Doug would fall asleep to the sound of DC10s and 747s. His family lived in Chicago, on the flight path of O’Hare airport. He’d regularly wake up to find a model plane at the foot of his bed, beautiful liveried models or simple balsa wood kits. He’d slot the wings into the body and play obsessively until the rubber band finally snapped. Before long his dad would return from another business trip with another model plane. When the family moved to Texas they flew United and Doug saw the livery from his models at full scale. The family flew Delta to Hawaii on holiday. Doug’s dad was upgraded but he wanted to sit next to his wife so Doug sat in first class. Doug, although swamped by his Pucci inspired orange chair felt at home. On his next flight he complained about his sweaty neighbour and was upgraded again, he was still just thirteen. Over twenty years later he still falls asleep to the sound of planes overhead, now he lives under two flight paths, Oakland and San Francisco.
02 Sep 2012
A red purse. Red scrunchies in her hair. Red Vuarnet sunglasses. Even Janice’s KitchenAid, bought in butter yellow in the mid 70s had a new coat of auto paint in Porsche red. With the new paint job the machine sped through the dough making on the run up to Holiday.

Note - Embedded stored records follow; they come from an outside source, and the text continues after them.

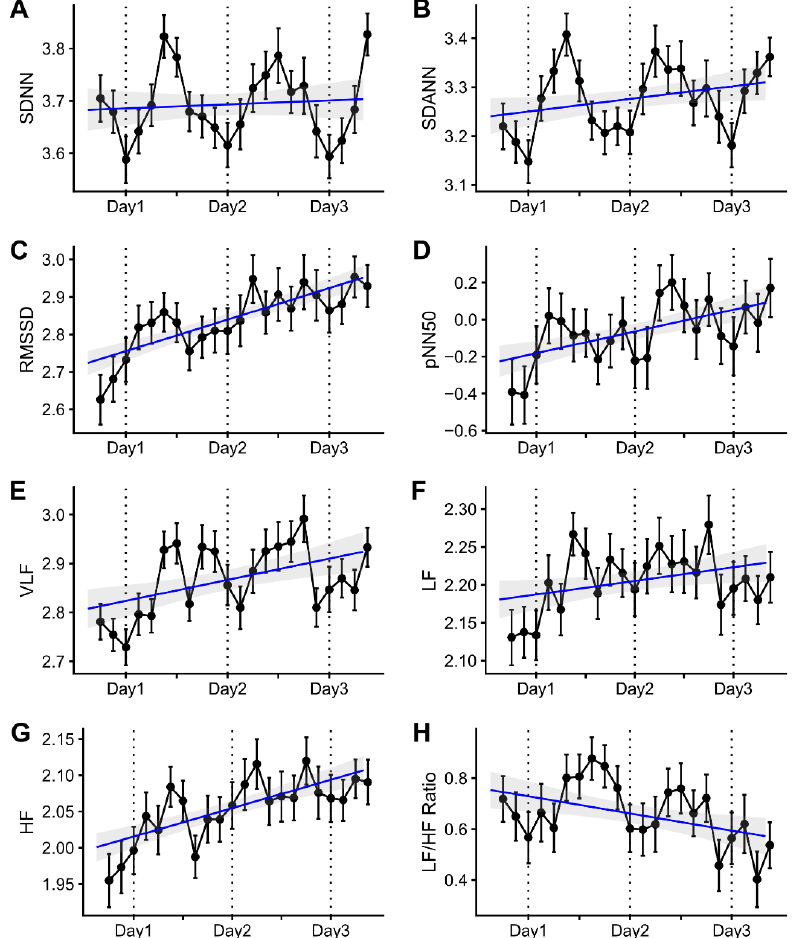
Figure 3. Changes in heart rate variability parameters during the long interdialytic period. The heart rate variability (HRV) parameters included time-domain parameters such as SDNN ( A ), SDANN ( B ), RMSSD ( C ), and pNN50 ( D ), and frequency-domain parameters such as VLF ( E ), LF ( F ), HF ( G ), and the LF/HF ratio ( H ). SDNN, SDANN, RMSSD, pNN50, and the LF/HF ratio values were natural log-transformed, and the VLF, LF, and HF values were square root-transformed. The HRV parameter values are presented as means and standard errors at three-hour intervals. The blue lines and gray areas represent linear regression lines and 95% confidence intervals. SDNN, standard deviation (SD) of normal-to-normal intervals during an hour; SDANN, SD of the averages of NN intervals in all five-minute segments during an hour; RMSSD, square root of the mean square of the differences between adjacent NN intervals; pNN50, percentage of the number of pairs of adjacent NN R-R intervals differing by >50 ms in the total NN intervals; VLF, very-low-frequency (0.003–0.04 Hz) power; LF, low-frequency (0.04–0.15 Hz) power; HF, high-frequency (0.15–0.40 Hz)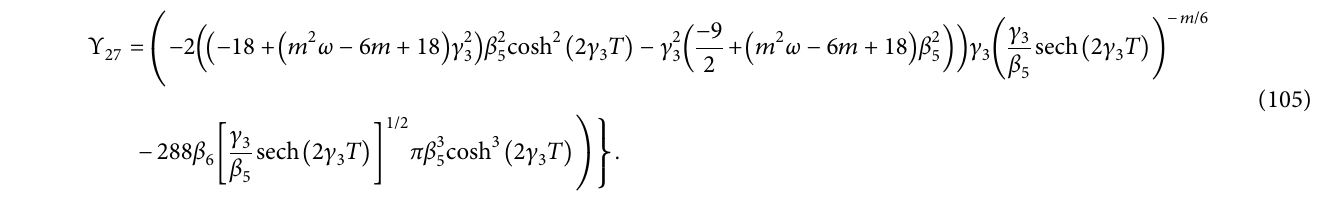
) versus redshift ( z ) for s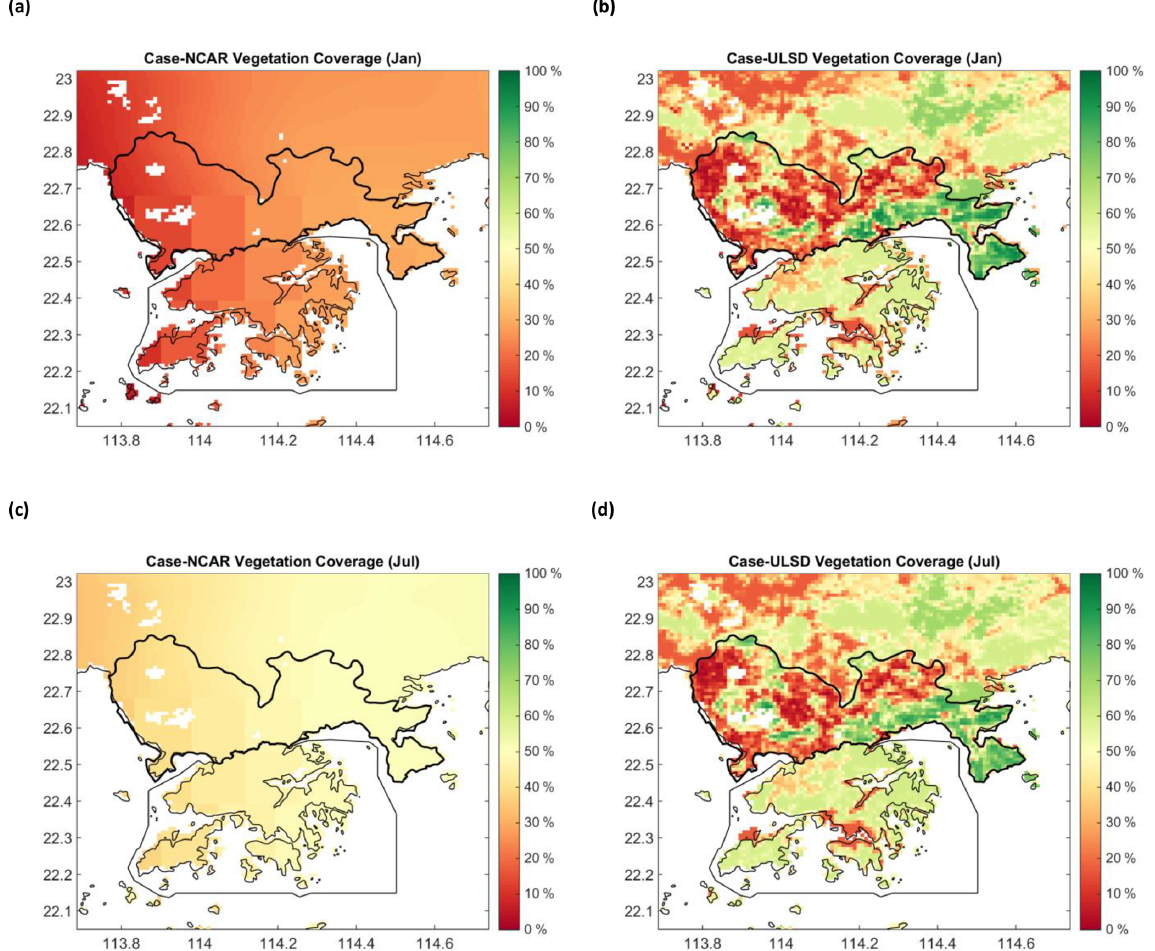
Figure 3. The original (a, c) and refined (b, d) vegetation coverage data product in January ( a, b , local winter) and July ( c, d , local summer). Data source: Li et al. (2019a, b).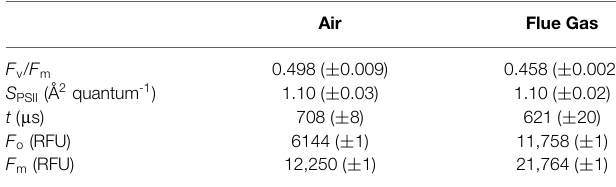
TABLE 2 | Maximum photochemical efficiency of PSII ( F v / F m ), functional absorption cross section ( S PSII ), rate of PSII re-oxidation ( t ), minimum ( F o ) and maximum ( F m ) fluorescence measured in the dark for Heterosigma akashiwo grown on air (control) or simulated flue gas (treatment) .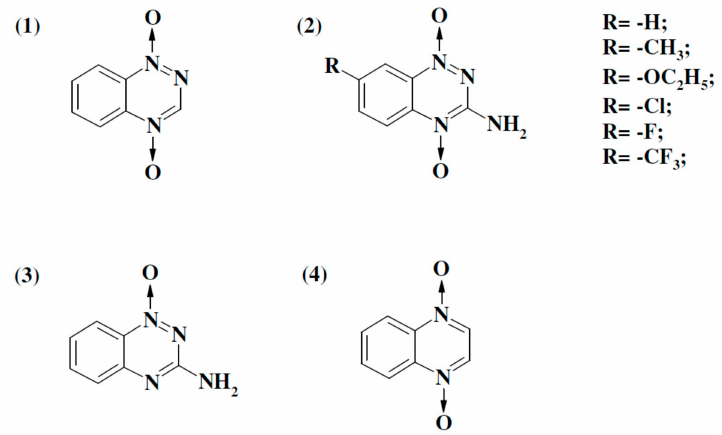
Figure 1. Formulae of aromatic N -oxides used in this work: 1,2,4-benzotriazine-1,4-dioxide ( 1 ), 3-amino-1,2,4-benzotriazine-1,4-dioxide (TPZ) and its derivatives ( 2 ), 3-amino-1,2,4-benzotriazine-1-oxide ( 3 ), and quinoxaline-1,4-dioxide ( 4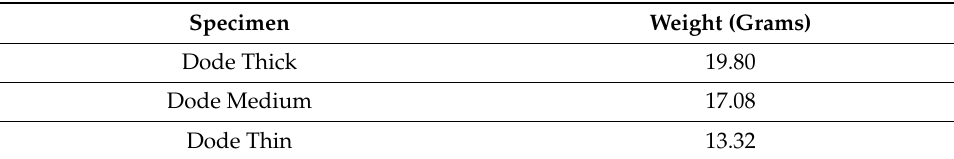
Table 1. Weighing scale reading of the three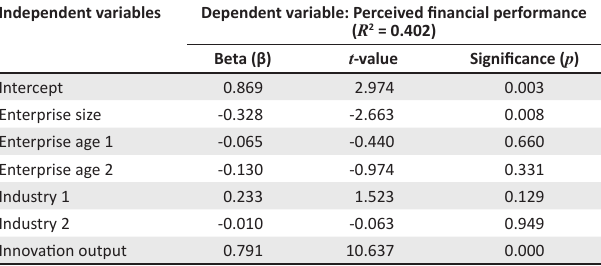
TABLE 4 : Regression results: Innovation output and perceived financial performance.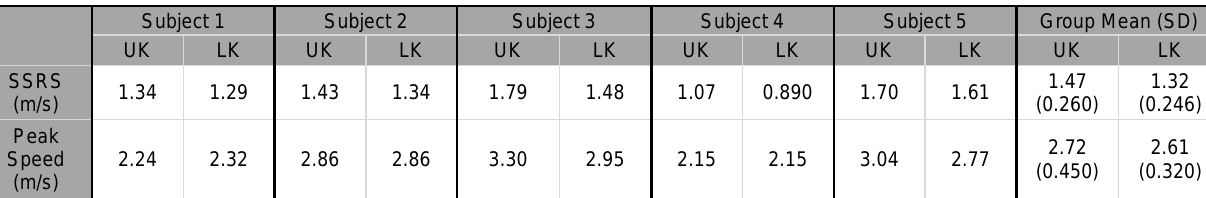
Table 5: SSRS and peak speed (maximum value of three trials) for each knee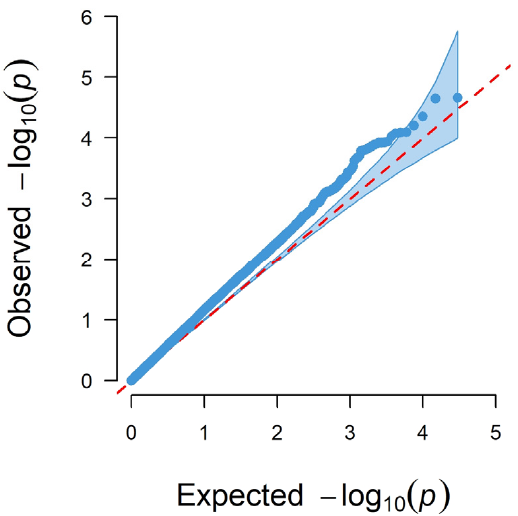
Figure 6. Manhattan plot representing genome-wide associations with logFEC using the 50K SNP chip and 375 genotyped individuals. Y -axis shows each SNP -log 10 ( p -value) and x -axis shows the SNP position across the 26 chromosomes. Green dots represent the significant SNPs using a chromosome-wise FDR of 5%, black and gray dots are non-significant SNPs.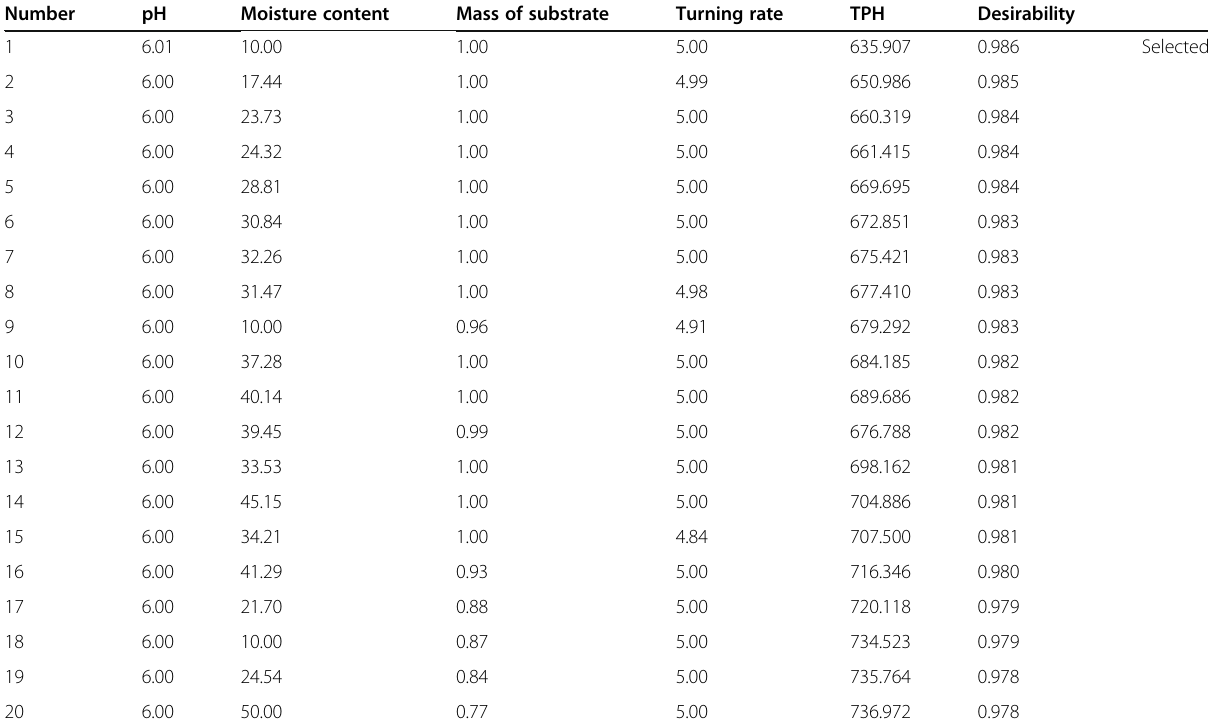
Table 10 Optimal solutions of numerical optimization model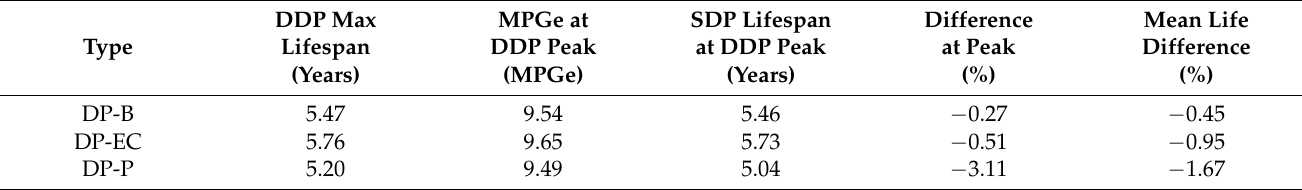
Table 4. Comparison of DP Controllers for N pc =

It whirred away for two days with barely a pause. Twenty years later its mechanics hadn’t faltered but it looked tired. The paint had chipped and dulled to a more matt finish. An offer of a new black KitchenAid from Janice’s son Jeff was too good to refuse. In return Jeff inherited the machine that made up the sound track of his childhood. Another ten years on and the motor is still going strong.
26 Aug 2012
After Chris’s marriage crumbled he went to live with his brother in America. He fell in love with the country and it’s cars. He worked on AC Cobras for Carol Shellby. He reluctantly returned to England but soon met Lorna. They returned to the states, marrying on the edge of the Grand Canyon. Lorna dressed as a squaw and Chris wore a Cromby coat – easily passing for a local cowboy. They honeymooned in Flagstaff. The condiments are from their first breakfast as man and wife. This year they are making the big move from Dorset in England to Arizona.
19 Aug 2012
Dave is obsessed by all things small and has been since he himself was small. As a kid he would shrink crisp packets in the oven. He’d blow up balloons, drawing faces on them then watch their smiles shrink as they slowly deflated. He grew up in Rayleigh in Essex, his neighbours were a couple in their 60s, Henry and Jayne. Jayne shared his love of small things, for years she’d collected matchboxes and small packets of sugar from cafés and hotels. The boxes lived carefully stowed in two old plastic ice cream tubs until the day she gave them to Dave. He poured over them for hours, they were the beginning of his interest in typography, one of his many talents now is as a designer. He still loves them because they’re small, he suggests that this might be that, as a grown man, he himself is still small.
12 Aug 2012
At aged 16 Bashiran set off from Sargodha in Pakistan for East Africa. She was travelling to meet her husband-to-be who worked on the railways in Tanzania. They went on to have four children. When their second daughter Lubna was 5 the family moved to England. They settled in Rochdale where they had relatives and Mukhtar returned to Africa to fulfill his contract. Life in England was difficult. The scarce money that they had didn’t buy much. Their new home was a condemned terraced house and birthdays were forgotten because there was nothing to pay for them. In the mid 80s Lubna won a place at university. She moved into a shared house. She worked hard, one week night she finished late and returned home to a dark house. She turned on the kitchen light to find the room filled with friends pulling party poppers. Her flat mates Naomi, Tracy and Lisa had made birthday bunting and a big cake. Lubna has kept the bunting and empty party poppers in a small tin for twenty five years.
05 Aug 2012
Andy has worked as a gardener at Blue Gate Fields School in east London on and off for 15 years. He tends a series of raised beds for the youngest kids, he sows sunflowers, cabbages, lettuces, berry bushes and beans. He also grows strawberries and tomatoes, these are always harvested for him, normally before they’ve fully ripened. Twenty years ago the school burnt down, it was hurredly rebuilt and just last year its entrance, which had never been big enough, was redeveloped. Two concrete columns flanked the old doors, each one ringed by a series of shallow shelves creaking under the weight of wobbly clay spiders, fairies and footballers, cats and witches. One morning Andy arrived at work to find that the building work had begun. Peering out from under the wreckage of the demolished columns were scattered the cast of creatures that the kids had made. Andy rescued as many as he could, the witch and her cat now live in his kitchen.